How many lines in the entries below contain the string "League", treating uppercase and lowercase as different? Reply with the number only.

— BEGIN Exercise input —

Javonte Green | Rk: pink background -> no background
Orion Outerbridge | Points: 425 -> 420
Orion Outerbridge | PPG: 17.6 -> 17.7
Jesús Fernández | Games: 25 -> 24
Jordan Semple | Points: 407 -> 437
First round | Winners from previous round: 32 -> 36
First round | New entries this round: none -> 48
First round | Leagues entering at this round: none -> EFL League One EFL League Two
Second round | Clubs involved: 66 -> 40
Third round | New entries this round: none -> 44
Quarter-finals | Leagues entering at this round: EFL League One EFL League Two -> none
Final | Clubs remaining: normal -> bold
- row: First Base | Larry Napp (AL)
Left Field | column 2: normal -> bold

— END Exercise input —

* **Response for this exercise**: 2